As you say, when you have a non-mutating LinearMap, then _unsafe_mul! essentially computes B*x, then copies the result to source (which was created when calling the function), and then computes the second factor A*source, which is only then copied to the final y. A quickfix could be to overload the "two-map" _composite_mul!. The issue is quite generic for outofplace FunctionMaps, because every call to _unsafe_mul! will create twice the necessary memory.

Perhaps a more sustainable solution is to make FunctionMap have a type parameter for whether it's an inplace-function or not. Then one could define a mul!(y, A::CompositeMap{<:Any,Tuple{Vararg{FunctionMap{<:Any,false}}}}, x) method that just computes A[i] * x consecutively. Or define a restricted LinearMap type that doesn't even define mul!, but only *.

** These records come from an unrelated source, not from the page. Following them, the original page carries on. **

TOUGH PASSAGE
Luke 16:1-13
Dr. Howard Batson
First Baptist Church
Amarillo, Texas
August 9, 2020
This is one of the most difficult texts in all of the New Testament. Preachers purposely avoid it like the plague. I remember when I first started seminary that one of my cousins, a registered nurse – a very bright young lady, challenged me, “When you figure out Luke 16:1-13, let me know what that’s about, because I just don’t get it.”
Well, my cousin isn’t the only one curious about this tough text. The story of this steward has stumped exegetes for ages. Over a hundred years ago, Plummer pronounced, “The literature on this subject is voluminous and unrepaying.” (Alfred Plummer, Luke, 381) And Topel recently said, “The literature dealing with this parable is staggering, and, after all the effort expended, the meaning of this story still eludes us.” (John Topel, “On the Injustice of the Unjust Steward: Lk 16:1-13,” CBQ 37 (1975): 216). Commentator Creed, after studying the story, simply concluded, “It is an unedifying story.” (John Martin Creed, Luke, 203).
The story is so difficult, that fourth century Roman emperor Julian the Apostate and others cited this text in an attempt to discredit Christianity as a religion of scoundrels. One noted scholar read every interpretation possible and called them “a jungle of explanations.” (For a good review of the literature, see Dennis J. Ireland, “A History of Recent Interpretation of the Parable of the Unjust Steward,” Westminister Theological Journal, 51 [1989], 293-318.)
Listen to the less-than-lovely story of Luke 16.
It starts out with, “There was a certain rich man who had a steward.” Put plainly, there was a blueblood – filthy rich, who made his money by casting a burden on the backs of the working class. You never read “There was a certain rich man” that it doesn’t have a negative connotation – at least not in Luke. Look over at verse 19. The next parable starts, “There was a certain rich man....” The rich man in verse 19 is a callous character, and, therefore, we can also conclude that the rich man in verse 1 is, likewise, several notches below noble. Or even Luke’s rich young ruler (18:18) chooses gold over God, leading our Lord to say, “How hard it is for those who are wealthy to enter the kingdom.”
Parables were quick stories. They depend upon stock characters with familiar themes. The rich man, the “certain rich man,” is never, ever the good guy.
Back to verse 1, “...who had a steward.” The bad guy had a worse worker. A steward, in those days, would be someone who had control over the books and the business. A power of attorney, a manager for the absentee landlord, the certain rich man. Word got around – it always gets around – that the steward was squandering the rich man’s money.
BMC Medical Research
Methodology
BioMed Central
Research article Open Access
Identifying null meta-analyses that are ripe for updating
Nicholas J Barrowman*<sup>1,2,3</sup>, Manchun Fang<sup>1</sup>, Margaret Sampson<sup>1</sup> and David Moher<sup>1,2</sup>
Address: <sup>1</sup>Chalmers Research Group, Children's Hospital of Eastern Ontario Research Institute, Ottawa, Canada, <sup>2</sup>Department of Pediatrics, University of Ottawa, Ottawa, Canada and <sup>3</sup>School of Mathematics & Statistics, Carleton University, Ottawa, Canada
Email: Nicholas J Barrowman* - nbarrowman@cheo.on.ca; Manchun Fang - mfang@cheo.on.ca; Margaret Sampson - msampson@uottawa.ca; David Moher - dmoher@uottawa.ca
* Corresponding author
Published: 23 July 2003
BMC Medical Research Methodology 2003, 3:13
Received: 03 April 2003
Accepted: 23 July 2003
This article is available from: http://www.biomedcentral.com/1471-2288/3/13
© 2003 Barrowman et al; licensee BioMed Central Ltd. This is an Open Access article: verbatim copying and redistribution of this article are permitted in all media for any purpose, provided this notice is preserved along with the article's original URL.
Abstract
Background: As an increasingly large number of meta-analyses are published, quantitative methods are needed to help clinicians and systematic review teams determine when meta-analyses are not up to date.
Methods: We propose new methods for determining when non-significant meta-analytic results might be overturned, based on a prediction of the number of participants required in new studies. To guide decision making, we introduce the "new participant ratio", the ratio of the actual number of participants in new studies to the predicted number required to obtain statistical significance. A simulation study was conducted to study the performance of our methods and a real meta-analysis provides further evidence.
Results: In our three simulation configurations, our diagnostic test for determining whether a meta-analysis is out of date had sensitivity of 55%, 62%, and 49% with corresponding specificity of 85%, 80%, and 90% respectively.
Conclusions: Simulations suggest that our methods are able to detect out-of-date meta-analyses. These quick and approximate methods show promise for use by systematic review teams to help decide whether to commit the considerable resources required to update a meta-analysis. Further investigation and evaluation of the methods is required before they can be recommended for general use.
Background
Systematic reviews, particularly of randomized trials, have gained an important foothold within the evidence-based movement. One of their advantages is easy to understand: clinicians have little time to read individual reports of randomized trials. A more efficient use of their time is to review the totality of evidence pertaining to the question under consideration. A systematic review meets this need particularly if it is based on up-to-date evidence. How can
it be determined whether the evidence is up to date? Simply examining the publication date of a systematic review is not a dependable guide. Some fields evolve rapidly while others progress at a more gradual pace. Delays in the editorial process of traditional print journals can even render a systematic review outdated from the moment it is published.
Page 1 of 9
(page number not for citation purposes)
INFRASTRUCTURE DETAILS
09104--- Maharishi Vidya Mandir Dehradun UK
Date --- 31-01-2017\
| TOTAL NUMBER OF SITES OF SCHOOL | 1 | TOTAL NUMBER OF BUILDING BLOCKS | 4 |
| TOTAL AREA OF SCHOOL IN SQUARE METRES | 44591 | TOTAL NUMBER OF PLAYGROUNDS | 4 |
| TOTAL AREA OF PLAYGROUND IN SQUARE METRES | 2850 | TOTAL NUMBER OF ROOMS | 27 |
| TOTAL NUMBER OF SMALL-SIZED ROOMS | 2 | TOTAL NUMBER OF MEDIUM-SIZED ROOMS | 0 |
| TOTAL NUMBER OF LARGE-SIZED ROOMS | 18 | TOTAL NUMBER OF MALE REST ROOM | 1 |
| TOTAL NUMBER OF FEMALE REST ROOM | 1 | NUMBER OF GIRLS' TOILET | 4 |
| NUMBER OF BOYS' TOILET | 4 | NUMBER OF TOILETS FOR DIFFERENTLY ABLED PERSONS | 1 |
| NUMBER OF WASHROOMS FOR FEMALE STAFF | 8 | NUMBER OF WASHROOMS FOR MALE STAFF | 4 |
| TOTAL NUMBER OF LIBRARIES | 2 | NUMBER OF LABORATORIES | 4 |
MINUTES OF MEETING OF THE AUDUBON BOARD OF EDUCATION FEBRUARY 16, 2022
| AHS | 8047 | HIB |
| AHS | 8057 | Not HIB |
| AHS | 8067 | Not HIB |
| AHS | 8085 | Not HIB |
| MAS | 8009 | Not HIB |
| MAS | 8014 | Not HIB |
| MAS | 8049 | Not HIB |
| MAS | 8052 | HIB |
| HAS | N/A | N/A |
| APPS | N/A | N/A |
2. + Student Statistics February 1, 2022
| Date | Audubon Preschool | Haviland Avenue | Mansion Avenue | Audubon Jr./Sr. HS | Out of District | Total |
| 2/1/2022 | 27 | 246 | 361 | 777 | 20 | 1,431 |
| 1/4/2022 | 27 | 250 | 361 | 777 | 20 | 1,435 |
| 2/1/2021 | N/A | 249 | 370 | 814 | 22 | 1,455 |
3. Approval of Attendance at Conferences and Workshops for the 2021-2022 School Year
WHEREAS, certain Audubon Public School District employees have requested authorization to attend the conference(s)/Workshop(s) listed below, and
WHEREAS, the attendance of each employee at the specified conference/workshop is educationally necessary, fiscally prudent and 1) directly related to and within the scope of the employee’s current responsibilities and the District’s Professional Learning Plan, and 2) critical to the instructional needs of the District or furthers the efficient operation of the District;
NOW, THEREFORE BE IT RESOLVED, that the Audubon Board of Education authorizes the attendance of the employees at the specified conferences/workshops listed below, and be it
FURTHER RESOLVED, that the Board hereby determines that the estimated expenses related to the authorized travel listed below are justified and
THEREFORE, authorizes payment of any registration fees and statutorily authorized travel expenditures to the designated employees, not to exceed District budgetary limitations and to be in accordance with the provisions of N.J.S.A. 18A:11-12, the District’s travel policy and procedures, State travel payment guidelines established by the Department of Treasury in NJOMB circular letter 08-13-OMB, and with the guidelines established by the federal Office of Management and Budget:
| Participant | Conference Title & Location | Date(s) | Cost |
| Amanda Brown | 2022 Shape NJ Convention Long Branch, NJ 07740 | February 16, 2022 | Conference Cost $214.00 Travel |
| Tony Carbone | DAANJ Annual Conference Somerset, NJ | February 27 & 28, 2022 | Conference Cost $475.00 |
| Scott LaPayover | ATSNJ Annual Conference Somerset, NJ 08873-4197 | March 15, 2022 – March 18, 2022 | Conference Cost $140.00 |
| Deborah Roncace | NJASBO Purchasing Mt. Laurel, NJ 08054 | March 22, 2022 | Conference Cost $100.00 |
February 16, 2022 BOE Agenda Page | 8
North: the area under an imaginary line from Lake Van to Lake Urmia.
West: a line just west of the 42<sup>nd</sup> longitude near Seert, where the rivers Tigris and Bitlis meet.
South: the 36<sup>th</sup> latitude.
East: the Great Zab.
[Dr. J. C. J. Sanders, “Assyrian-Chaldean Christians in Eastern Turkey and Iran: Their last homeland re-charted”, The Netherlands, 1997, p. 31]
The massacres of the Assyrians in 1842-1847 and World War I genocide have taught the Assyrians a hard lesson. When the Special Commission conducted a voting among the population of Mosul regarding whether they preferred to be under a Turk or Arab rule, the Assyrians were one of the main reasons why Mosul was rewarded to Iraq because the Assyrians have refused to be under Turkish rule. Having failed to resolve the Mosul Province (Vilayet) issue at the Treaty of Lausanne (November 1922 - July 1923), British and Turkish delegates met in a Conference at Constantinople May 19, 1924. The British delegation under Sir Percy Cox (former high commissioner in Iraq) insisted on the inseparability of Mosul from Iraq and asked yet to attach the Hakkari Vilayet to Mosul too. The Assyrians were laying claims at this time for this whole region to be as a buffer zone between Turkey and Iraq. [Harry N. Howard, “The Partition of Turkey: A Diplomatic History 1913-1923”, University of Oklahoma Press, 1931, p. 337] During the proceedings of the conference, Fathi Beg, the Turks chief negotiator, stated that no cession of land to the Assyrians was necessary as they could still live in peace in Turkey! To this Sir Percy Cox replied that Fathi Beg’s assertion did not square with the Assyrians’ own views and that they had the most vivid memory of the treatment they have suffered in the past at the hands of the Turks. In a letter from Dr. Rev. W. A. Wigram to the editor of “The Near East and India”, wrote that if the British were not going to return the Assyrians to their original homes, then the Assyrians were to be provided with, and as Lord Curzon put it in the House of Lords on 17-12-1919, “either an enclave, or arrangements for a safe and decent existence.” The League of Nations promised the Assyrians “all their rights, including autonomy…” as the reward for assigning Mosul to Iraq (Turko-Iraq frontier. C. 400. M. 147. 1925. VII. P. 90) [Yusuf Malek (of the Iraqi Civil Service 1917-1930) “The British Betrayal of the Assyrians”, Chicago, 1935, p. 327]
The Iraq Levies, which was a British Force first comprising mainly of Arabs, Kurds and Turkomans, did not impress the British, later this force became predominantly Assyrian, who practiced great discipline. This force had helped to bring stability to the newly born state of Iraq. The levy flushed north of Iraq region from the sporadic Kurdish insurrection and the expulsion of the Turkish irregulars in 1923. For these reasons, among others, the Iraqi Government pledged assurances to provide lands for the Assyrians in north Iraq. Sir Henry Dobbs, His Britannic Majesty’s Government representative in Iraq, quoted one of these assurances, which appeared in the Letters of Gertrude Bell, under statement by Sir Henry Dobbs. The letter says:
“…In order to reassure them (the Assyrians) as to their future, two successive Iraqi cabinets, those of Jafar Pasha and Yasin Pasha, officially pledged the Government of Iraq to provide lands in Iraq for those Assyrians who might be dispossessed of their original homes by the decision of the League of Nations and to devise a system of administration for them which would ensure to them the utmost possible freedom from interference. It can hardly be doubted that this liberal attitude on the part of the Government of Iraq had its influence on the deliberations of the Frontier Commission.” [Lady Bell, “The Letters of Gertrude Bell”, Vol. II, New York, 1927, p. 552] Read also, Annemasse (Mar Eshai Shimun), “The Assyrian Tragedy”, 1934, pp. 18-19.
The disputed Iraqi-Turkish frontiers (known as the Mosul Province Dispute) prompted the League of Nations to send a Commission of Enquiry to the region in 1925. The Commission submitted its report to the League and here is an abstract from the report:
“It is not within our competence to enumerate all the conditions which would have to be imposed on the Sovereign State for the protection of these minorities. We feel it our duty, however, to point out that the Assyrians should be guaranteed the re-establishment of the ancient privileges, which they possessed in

Which other features do you need for your map, beyond map-vec-multiplication?

felixhorger commented 1 year ago

Apologies for the late reply, a conference deadline kept me from pursuing this! Yes that would help! Basically I have a set of operators A, B, ... which are multiplied to form one composite map A B ... . They are mutating in that they either allocated their own memory internally, i.e. write into the same output array, or mutate the input array. This is very bad practice (massive side effects ...) but the only way to speed things up (> 30GB arrays). I can't declare these as mutating, because then the input vector is copied which defeats the purpose.

I think the methods being called must be changed, i.e. if an operator is not mutating, _unsafe_mul! is not used (because if would double-allocate and copy). Even in a side-effect free code this avoids one allocation+copy so would be beneficial.

dkarrasch commented 1 year ago

Can you try this with the current master branch? If #194 improved things, we should perhaps release it rather sooner than later.

felixhorger commented 1 year ago

Thanks for working towards a solution! I tried it on v3.10.0-DEV but it still allocates, here is a MWE to reproduce

using LinearMaps

N = 100_000_000
function plan()
    y = zeros(N)
    A = LinearMap{Float64}(
        x -> begin
            y .= x
            y
        end,
        N
    )
    return A, y
end

# Set up operators
A, ya = plan()
B, yb = plan()
x = zeros(N)

# Please run each twice to compile
@time u = (A * B) * x; # Allocates
@time v = A * (B * x); # doesn't, but is equivalent

@assert u === ya # Fails, meaning that the vector returned from the composite isn't the value returned from A, but a copy
@assert v === ya # is true

I should add that this code has a massive side-effect (y) but that's required for my application of having exceedingly large vectors (> 30GB).

dkarrasch commented 1 year ago

Aha, I missed a detail. Should be fixed by #200.

felixhorger commented 1 year ago

Yes, that works like a charm, thanks! :)

When I test it with the above snippet, the @assert statements are both true and I can only observe a small 80 bytes allocation when using the composite which is acceptable.